A desindustrialização e saúde aparecem como temas indissociáveis em análise publicada pelo Jota nesta segunda-feira (17). O argumento central é que o enfraquecimento da base industrial brasileira compromete a soberania sanitária do país, reduzindo sua capacidade de produzir medicamentos e insumos farmacêuticos de forma autônoma e aumentando a dependência de cadeias de suprimentos internacionais.
A discussão não é nova, mas ganhou novo enquadramento com a reorganização geopolítica em curso. As mudanças nas relações internacionais abrem janelas para que o Brasil reconstrua competências produtivas no setor de saúde, especialmente em medicamentos e derivados de sangue. O argumento é que momentos de reconfiguração do comércio e das alianças entre países criam condições para que economias em desenvolvimento invistam em capacidade industrial própria.
O Complexo Industrial da Saúde brasileiro integra iniciativas governamentais de reindustrialização, conforme discussão acadêmica registrada em artigo do SciELO. Esse complexo reúne laboratórios públicos, empresas privadas e instituições de pesquisa voltadas à produção de insumos, equipamentos e medicamentos para o sistema de saúde.
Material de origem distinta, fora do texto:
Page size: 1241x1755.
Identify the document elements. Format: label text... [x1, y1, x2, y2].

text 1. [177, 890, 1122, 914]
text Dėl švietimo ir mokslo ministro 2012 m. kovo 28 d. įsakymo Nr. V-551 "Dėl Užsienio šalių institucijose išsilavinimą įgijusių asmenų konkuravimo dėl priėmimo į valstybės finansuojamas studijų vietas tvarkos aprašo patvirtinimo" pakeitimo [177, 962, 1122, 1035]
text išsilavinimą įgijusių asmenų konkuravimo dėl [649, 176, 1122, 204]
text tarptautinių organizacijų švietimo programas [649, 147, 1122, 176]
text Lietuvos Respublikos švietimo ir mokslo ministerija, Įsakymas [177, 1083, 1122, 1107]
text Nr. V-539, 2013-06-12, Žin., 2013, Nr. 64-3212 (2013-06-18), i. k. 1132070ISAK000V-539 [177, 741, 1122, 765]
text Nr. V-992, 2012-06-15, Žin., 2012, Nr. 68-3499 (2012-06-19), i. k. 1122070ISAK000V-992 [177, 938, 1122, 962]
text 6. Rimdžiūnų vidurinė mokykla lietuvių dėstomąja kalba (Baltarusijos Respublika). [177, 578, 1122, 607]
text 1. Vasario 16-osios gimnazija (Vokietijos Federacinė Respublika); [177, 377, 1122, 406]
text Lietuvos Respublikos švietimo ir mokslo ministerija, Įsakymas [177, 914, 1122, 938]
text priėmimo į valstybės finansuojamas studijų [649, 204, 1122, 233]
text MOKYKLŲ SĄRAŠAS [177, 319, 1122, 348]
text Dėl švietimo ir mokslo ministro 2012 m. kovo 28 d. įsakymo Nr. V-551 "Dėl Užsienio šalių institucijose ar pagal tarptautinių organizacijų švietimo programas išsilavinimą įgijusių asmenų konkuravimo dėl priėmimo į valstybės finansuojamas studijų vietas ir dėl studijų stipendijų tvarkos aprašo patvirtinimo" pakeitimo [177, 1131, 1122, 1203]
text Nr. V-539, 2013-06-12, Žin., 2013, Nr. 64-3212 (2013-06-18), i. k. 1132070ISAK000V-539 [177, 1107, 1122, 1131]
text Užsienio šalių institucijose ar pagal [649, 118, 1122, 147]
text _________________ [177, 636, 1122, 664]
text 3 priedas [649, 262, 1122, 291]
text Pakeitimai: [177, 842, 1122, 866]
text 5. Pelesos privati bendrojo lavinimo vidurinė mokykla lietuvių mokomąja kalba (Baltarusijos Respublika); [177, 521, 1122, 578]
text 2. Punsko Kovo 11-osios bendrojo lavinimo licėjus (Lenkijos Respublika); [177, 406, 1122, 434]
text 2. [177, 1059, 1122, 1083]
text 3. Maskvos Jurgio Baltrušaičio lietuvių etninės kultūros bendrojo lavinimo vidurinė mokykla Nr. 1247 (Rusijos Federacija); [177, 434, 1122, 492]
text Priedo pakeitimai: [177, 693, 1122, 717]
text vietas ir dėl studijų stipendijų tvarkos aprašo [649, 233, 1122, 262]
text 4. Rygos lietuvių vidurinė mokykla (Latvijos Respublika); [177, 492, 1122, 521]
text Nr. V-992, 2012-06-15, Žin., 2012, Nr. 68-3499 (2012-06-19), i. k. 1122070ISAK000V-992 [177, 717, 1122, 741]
Dois atores aparecem com destaque nesse debate. A Hemobrás, empresa estatal, atua na consolidação da soberania em medicamentos derivados do sangue, conforme informação da Agência Gov. A empresa ocupa papel central na tentativa de reduzir a dependência de importações nesse segmento específico, que envolve hemoderivados usados em tratamentos de alta complexidade.
A Fiocruz, por sua vez, defende a soberania em saúde no contexto do chamado Sul Global. A instituição posiciona o tema como questão de política pública estrutural, não apenas como pauta industrial.
FUP Explica
O ponto central aqui é de política industrial com consequência direta para a saúde pública. Quando um país perde capacidade de produzir seus próprios medicamentos e insumos, fica refém de fornecedores externos, e qualquer ruptura na cadeia, seja por crise diplomática, pandemia ou escassez de matéria-prima, pode comprometer o abastecimento do sistema de saúde.
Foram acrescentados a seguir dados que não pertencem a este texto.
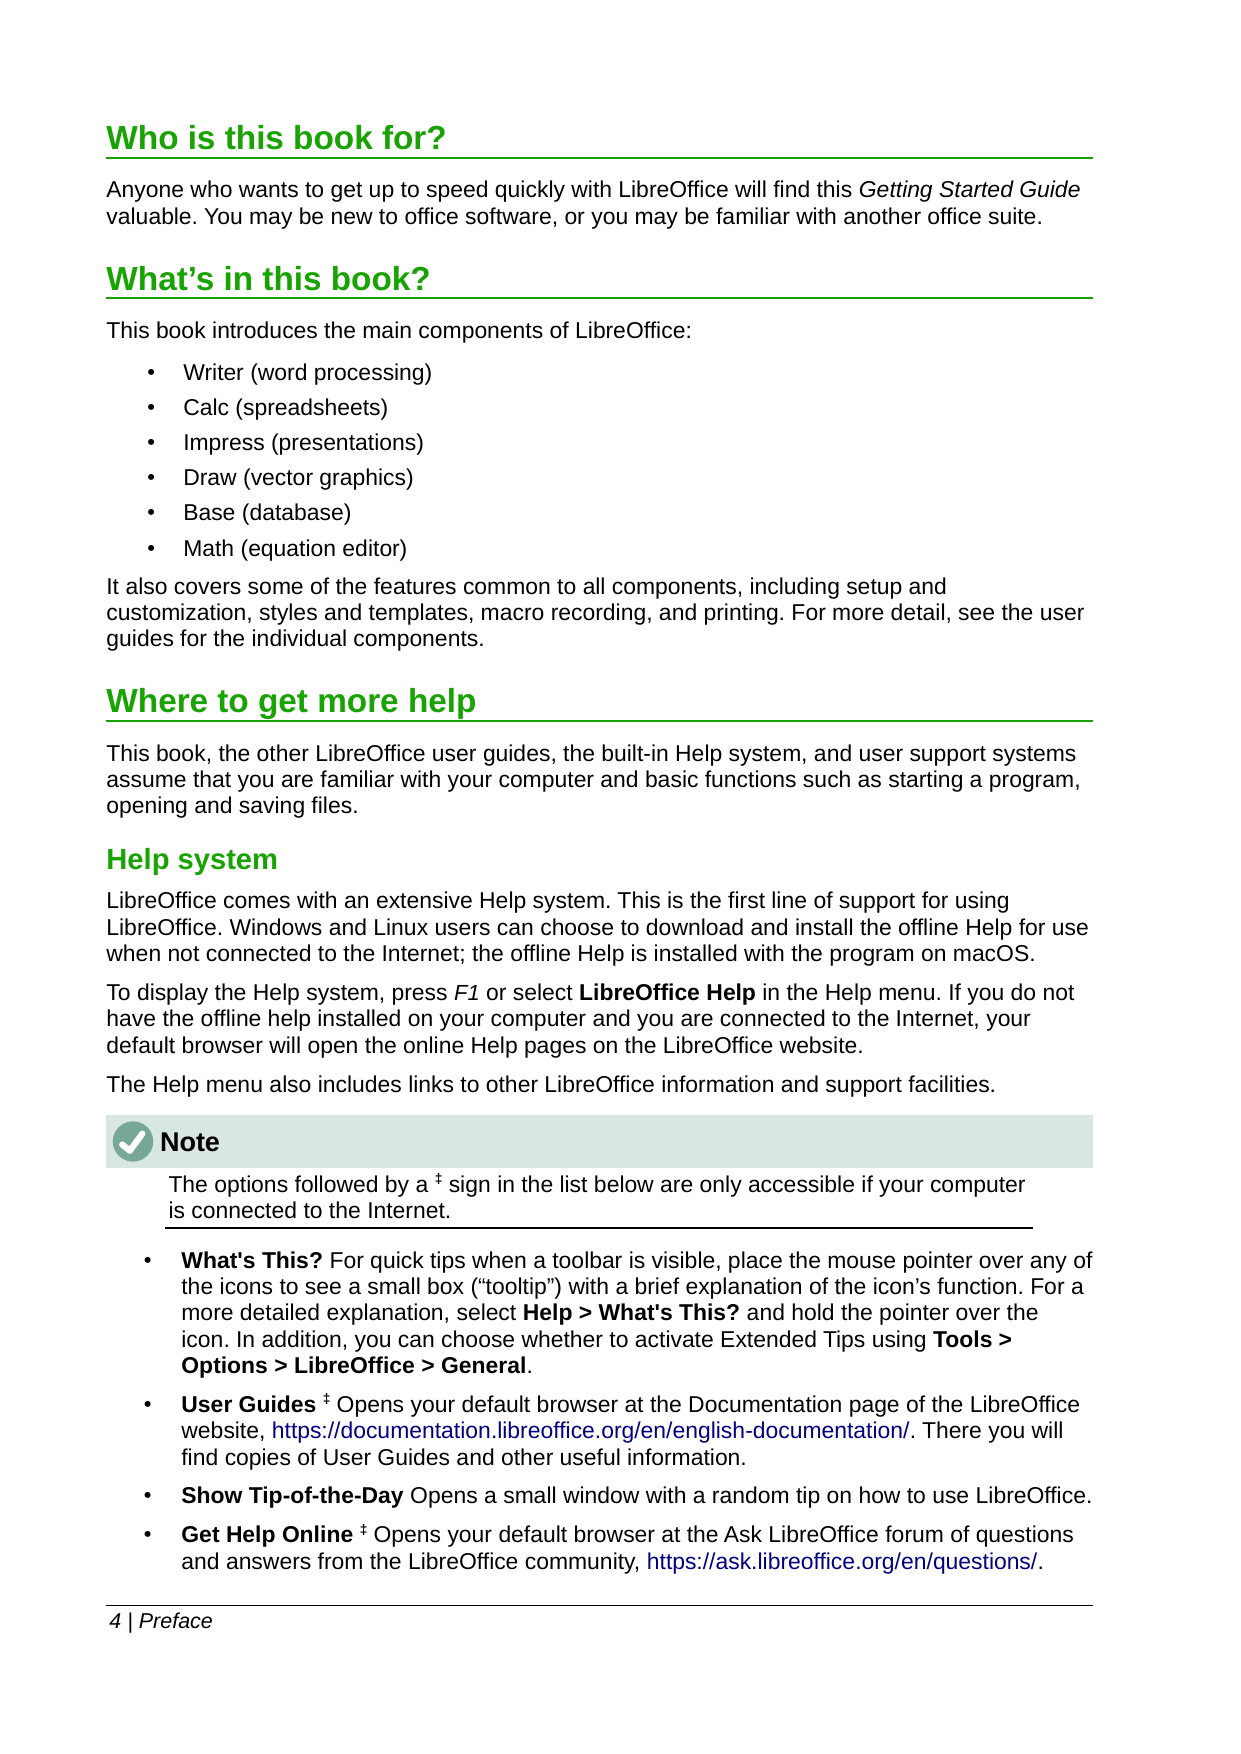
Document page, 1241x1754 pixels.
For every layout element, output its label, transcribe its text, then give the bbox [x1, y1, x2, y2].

O Brasil viveu isso de forma aguda durante a pandemia de Covid-19, quando a disputa por insumos para vacinas e equipamentos hospitalares expôs a fragilidade da dependência externa.
A questão política é que reindustrializar o setor de saúde exige decisão de governo sustentada ao longo de anos, com compras públicas previsíveis, financiamento de longo prazo e política de inovação. Sem isso, laboratórios públicos como a Hemobrás e a Fiocruz operam com capacidade limitada, e o setor privado não tem incentivo suficiente para investir em produção doméstica quando importar é mais barato.
O argumento do Jota, de que a reorganização geopolítica cria uma janela de oportunidade, faz sentido nesse contexto: quando as cadeias globais se fragmentam e os custos de importação sobem, a produção local passa a ser economicamente mais competitiva.